DATASET RECORDS:

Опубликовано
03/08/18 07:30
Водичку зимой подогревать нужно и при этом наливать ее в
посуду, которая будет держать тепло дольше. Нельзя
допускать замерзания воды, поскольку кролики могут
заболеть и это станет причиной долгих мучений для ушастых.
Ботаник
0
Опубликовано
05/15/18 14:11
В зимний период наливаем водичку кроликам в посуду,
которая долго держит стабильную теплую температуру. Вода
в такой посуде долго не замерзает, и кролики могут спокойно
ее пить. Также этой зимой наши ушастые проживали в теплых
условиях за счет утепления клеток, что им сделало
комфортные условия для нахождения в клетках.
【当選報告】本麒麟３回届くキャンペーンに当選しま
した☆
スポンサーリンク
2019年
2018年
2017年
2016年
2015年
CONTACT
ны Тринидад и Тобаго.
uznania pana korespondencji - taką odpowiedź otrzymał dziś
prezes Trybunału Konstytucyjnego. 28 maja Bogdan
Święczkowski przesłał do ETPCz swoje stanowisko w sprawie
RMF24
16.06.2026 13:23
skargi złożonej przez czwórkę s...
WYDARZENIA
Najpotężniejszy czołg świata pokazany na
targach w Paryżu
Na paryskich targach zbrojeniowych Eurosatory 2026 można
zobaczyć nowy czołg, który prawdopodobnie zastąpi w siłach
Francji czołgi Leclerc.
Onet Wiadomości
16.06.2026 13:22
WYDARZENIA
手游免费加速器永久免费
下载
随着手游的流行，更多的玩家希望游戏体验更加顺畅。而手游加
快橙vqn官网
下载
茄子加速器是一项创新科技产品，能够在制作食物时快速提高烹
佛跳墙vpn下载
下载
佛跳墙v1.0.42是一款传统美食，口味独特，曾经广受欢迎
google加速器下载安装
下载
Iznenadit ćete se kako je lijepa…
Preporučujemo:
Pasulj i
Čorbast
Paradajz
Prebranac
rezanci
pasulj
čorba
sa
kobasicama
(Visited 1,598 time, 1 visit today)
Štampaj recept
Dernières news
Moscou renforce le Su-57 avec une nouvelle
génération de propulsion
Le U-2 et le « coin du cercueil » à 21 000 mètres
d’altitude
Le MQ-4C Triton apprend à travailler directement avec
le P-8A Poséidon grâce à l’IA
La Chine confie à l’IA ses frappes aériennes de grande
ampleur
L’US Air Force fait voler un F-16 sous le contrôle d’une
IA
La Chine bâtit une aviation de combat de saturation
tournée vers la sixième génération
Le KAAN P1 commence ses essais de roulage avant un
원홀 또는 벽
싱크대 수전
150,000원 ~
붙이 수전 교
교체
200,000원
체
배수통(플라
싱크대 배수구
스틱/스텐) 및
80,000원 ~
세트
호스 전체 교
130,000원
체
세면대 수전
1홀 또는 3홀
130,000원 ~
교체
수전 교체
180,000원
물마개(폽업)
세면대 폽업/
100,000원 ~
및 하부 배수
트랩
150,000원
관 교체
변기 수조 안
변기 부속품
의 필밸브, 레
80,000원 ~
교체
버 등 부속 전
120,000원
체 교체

INSTRUCTIONS FOR THE TASK:
Tell how many lines in the data above hold "génération". Nothing but the number.

SOLVED PROBLEM:
2